2. Calling With Little Variation
I’ve noticed most callers get into a pattern, or rut. They call with the same sequence of yelps every time, or start with five yelps followed with three clucks, whatever. I have hunting buddies I can identify in the woods from their calling. If I can, so can a gobbler with nothing else to do but discriminate between real hen sounds and those that might get him killed.
3. Failing to Cop The Attitude
Many callers can’t help putting a human spin on their calling. Their calling seems to make a statement, or have a logical sequence, or an emotional appeal. If you consider turkeys are second cousins to the lizard, you will start to get the idea. Turkeys don’t call in sequences or tail off neatly — they are random and stop in “mid-sentence.” They don’t plead; they speak with a reptilian coldness. Cop that attitude.
4. Using The Wrong Volume
Calling too loudly or too softly can kill your chances. Too loud, and you can startle a close-range bird and he may not recover. Much more common is for a hunter to not realize he’s calling too softly and is never heard. Terrain, foliage, weather, other noise, wind direction, and call type all play a part. It’s typical for hunters using mouth diaphragms to think they’re calling louder than they are.
5. Fixing What Ain’t Broke
Don’t call to a bird that’s coming in, trying to persuade him of something he’s already convinced!
6. Calling When You’re Not Set Up
Lazy or reckless walking around and calling has done more for turkey conservation than the NWTF! Hunters who commit this offense occasionally know they’ve been caught off-guard, but gobblers often come in swiftly and silently, and can bust you and be gone without you ever knowing it. Always think that any call may attract a gobbler and be ready for it.
7. Lacking The Cackle
In my experience, the one thing that can motivate a lazy or skeptical tom is an excited, rapid-fire cackle that rises and falls in pitch. It’s known by different names, sometimes the breeding cackle or a variation of cutting. It works, so if it’s not in your arsenal, add it.
8. Failing To Employ A Variety Of Calling Devices
Each has its own sound, advantages, and pitfalls. Some birds just respond better to one than another. If you get stuck on one kind of call, you are handicapped. For examples, a diaphragm may not provide the volume you need in some situations, and, of course, a box call can be a liability in close work.

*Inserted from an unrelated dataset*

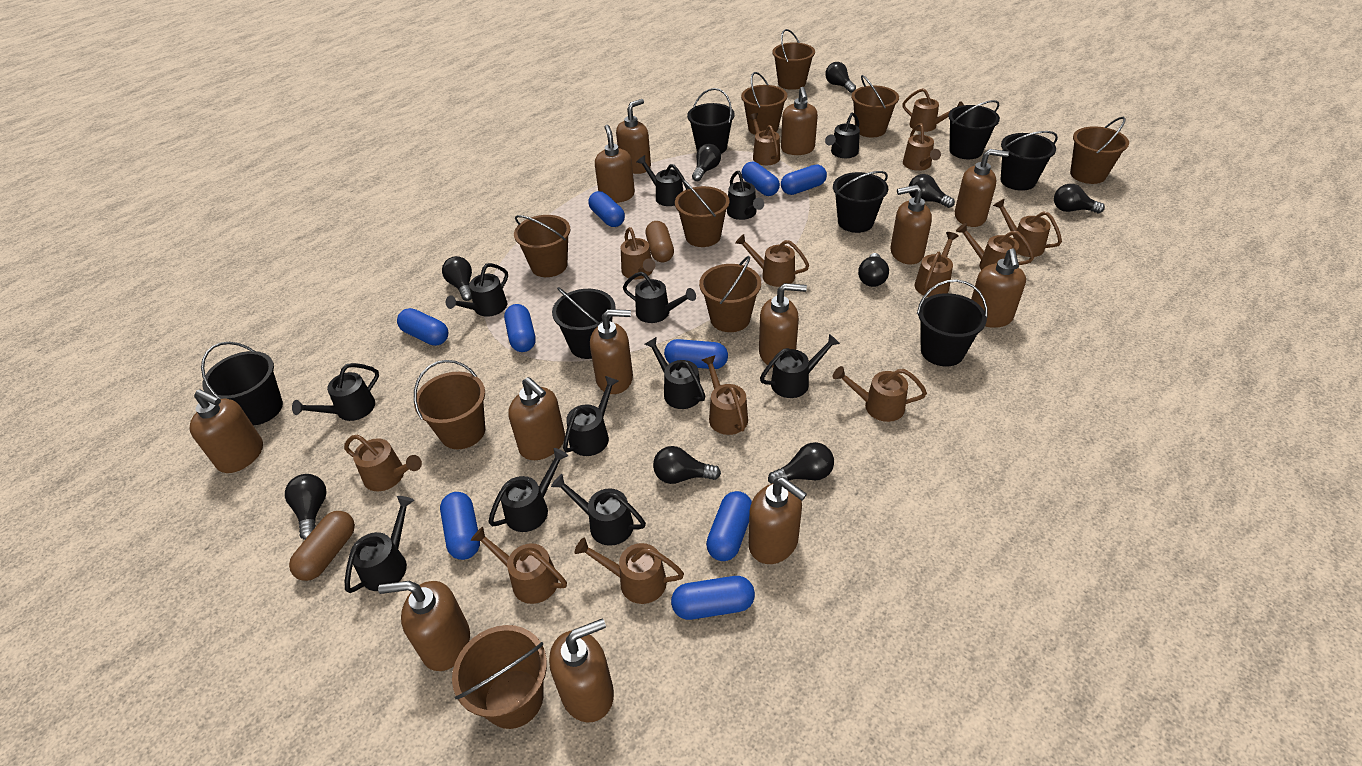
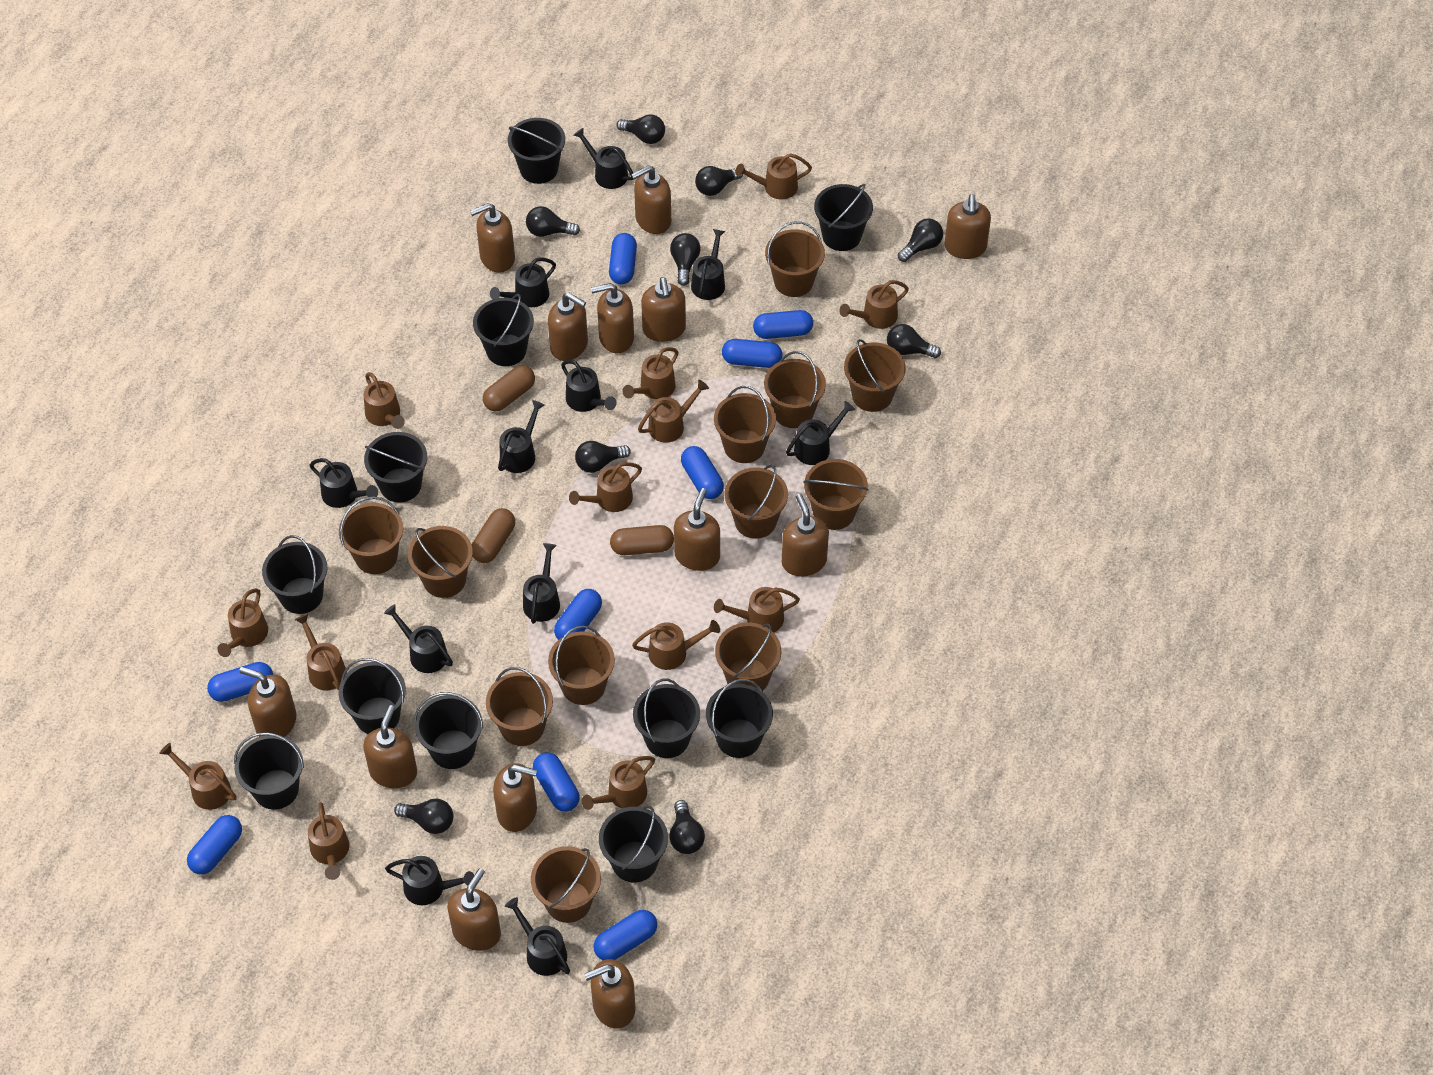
black bucket: [201,342,283,425] [552,287,616,359] [687,88,735,154] [833,171,888,233] [917,279,988,366] [948,100,1000,159] [1000,131,1058,191] = 7 -> [234,732,304,810] [262,535,327,614] [339,658,406,734] [364,432,427,503] [414,692,483,769] [473,294,534,366] [508,118,565,184] [599,806,668,883] [633,679,700,758] [706,679,773,758] [814,184,873,251] = 11
black watering can: [292,363,379,421] [345,496,414,593] [446,263,508,316] [488,448,568,532] [551,474,646,546] [563,376,618,456] [623,272,696,323] [637,155,688,206] [645,337,705,409] [727,171,764,220] [760,334,840,398] [825,113,860,158] = 12 -> [309,458,378,508] [384,604,453,673] [385,856,474,905] [490,257,556,307] [498,400,545,473] [505,897,570,976] [523,543,560,624] [561,360,617,412] [573,128,633,189] [691,229,725,300] [786,401,855,465] = 11
brown bucket: [414,360,485,449] [452,625,547,729] [514,215,570,277] [675,179,729,247] [699,256,761,332] [741,72,788,135] [773,29,815,90] [851,75,899,137] [1070,117,1129,184] = 9 -> [339,496,403,574] [408,526,473,598] [486,667,553,746] [531,846,601,923] [548,625,615,705] [714,386,776,463] [715,622,781,691] [724,465,788,539] [764,351,826,428] [765,221,825,297] [803,459,869,530] [844,339,906,412] = 12
brown capsule: [289,511,355,581] [645,221,674,262] = 2 -> [472,508,515,563] [483,365,535,411] [610,525,674,555] = 3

9. Poorly Working The Trees
Two calling scenarios most important for success is roosting birds in the evening, and calling to them the next morning. Experiment with shock calls to get gobblers to betray their locations. Practice your tree yelp to seal the deal at daybreak.
Among the lessons I learned in the opening anecdote is having some humility: Not thinking I knew everything, not jumping to conclusions, and realizing that things are not necessarily what they seem. Keep an open mind and use caution when entering the mysterious world of the wild turkey.